▶ _WORK INSTRUCTION_
With both ends included, repeat exactly the lines of the entries below from the one containing "12: (405, 256, 84.61)" down to the one containing "26: (477, 196, 166.02)", and no others.

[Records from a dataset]
□ □ □ □ □ □ □
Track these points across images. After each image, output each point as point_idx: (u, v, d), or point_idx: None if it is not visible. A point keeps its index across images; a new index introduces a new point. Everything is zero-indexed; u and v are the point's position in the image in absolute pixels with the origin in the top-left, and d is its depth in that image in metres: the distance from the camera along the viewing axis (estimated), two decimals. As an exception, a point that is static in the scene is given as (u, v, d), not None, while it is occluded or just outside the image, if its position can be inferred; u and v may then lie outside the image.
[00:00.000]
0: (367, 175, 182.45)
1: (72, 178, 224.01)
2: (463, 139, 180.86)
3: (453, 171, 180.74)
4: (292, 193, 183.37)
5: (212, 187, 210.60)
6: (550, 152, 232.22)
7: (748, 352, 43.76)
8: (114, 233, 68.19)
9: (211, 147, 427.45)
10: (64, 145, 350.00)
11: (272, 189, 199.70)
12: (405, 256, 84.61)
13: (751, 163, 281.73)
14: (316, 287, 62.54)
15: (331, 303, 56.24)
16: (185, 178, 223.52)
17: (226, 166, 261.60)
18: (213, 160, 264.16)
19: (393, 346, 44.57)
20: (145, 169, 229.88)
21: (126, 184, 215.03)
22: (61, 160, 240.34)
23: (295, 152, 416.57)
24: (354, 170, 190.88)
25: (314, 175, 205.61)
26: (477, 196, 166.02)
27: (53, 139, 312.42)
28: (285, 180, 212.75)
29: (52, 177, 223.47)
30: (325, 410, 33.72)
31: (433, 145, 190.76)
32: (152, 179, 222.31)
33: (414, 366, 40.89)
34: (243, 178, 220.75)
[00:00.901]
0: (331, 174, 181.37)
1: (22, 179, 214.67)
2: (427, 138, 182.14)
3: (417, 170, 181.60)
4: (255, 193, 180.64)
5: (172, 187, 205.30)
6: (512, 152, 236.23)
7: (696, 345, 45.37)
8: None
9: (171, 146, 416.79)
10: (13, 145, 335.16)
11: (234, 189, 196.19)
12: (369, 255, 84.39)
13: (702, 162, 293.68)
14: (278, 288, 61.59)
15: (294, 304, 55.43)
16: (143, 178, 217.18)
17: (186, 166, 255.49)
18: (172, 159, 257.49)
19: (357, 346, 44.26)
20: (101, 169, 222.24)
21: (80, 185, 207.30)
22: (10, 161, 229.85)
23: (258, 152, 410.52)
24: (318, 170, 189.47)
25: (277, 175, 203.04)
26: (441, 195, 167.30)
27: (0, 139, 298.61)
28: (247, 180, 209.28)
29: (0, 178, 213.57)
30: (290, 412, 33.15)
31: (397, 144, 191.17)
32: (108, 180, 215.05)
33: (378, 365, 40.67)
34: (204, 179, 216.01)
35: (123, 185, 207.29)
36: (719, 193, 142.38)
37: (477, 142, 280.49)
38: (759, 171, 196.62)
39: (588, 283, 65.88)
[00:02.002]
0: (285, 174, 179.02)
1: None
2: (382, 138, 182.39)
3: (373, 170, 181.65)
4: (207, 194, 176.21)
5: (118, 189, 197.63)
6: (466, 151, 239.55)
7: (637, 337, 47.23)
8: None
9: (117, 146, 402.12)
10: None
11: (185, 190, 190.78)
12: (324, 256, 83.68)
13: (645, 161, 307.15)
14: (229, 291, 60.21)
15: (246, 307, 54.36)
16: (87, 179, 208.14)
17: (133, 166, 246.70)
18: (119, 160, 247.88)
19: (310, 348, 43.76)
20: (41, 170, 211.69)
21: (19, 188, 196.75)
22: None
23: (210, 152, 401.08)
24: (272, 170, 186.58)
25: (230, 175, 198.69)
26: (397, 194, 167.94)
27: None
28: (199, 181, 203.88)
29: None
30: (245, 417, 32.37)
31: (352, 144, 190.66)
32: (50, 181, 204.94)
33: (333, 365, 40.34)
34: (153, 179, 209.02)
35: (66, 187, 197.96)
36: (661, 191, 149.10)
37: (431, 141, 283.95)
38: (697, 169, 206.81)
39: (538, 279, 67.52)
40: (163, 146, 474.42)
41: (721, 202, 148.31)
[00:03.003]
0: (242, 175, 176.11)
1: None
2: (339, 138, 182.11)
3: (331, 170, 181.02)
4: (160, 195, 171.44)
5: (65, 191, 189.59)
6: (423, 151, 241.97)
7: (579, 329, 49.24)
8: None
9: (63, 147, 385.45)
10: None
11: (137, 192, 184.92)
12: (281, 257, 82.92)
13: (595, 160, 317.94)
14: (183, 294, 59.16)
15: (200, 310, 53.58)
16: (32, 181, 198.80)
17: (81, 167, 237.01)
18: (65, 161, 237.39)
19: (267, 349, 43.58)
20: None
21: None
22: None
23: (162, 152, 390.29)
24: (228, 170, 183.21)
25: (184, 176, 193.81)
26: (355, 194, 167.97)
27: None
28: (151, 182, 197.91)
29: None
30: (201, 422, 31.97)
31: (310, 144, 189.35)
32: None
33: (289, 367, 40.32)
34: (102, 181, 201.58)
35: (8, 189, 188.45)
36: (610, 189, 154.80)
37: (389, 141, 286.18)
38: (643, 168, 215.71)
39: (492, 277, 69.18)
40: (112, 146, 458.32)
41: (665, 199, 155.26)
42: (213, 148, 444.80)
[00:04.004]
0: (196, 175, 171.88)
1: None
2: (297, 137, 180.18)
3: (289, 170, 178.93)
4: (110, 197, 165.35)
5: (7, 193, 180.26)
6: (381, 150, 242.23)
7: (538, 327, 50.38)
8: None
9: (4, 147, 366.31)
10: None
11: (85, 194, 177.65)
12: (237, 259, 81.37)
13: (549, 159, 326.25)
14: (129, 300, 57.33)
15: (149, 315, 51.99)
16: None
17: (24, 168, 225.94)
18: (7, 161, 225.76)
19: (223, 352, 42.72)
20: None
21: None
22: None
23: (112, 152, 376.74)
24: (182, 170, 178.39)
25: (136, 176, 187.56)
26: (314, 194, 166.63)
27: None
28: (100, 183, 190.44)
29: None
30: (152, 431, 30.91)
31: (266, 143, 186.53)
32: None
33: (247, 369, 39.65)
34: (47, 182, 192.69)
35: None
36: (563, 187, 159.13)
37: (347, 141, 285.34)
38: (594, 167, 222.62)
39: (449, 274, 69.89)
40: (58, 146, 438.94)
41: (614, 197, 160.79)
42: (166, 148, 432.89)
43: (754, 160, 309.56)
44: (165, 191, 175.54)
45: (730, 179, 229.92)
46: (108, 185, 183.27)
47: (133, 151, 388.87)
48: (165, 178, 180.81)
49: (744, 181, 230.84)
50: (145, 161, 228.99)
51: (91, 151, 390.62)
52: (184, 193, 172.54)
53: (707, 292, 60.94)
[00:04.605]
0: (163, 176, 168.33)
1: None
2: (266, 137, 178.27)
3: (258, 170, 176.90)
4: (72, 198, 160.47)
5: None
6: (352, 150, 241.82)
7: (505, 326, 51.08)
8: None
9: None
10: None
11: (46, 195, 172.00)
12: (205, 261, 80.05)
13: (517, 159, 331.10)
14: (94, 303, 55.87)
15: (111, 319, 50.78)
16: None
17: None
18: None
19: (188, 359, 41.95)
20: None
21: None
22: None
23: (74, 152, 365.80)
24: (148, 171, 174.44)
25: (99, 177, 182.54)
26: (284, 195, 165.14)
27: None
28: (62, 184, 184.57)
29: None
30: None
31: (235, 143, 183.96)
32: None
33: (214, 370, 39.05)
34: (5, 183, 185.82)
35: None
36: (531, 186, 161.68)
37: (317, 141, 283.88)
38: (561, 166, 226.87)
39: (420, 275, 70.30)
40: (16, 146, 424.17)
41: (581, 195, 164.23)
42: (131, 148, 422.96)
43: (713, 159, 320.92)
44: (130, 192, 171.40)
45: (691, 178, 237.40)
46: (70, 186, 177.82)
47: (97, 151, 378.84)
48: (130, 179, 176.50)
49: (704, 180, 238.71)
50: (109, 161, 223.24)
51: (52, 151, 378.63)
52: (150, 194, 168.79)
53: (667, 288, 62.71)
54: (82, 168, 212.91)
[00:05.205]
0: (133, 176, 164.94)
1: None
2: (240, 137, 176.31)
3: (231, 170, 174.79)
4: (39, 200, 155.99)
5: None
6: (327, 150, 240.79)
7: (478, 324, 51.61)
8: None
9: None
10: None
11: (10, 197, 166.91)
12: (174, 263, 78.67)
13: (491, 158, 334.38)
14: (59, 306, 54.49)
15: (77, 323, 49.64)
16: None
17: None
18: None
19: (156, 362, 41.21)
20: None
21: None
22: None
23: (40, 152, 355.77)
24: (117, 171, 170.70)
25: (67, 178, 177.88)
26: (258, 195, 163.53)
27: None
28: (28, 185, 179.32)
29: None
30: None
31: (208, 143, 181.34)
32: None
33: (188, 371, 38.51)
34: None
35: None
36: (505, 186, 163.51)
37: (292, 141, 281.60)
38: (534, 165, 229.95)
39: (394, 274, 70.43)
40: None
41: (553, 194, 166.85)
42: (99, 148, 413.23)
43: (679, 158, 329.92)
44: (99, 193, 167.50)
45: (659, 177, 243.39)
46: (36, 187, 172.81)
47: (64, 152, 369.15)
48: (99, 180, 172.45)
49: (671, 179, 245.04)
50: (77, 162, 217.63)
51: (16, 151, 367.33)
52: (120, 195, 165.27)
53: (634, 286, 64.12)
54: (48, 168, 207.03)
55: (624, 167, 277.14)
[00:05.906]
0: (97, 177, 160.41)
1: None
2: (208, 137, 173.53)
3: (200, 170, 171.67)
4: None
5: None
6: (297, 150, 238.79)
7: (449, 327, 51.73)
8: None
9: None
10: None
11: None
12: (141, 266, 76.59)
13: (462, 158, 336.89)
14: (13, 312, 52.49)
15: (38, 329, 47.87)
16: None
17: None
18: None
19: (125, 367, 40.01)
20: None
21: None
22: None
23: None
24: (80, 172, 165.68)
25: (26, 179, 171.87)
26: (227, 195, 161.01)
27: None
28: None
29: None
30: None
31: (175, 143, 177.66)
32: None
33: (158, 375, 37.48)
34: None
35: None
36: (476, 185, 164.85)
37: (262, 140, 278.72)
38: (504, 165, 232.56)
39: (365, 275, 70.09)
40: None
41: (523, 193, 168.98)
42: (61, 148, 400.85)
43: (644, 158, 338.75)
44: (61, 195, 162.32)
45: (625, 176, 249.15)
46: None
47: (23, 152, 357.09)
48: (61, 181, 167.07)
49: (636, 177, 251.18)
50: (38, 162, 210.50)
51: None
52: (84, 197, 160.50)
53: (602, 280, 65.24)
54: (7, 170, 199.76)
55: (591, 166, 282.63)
□ □ □ □ □ □ □
▶ _WRITTEN SOLUTION_
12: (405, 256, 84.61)
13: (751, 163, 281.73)
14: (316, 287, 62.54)
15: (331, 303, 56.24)
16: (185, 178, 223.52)
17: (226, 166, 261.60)
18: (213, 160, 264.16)
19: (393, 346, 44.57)
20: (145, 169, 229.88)
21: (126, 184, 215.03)
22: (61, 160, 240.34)
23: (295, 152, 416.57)
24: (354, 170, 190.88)
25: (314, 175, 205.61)
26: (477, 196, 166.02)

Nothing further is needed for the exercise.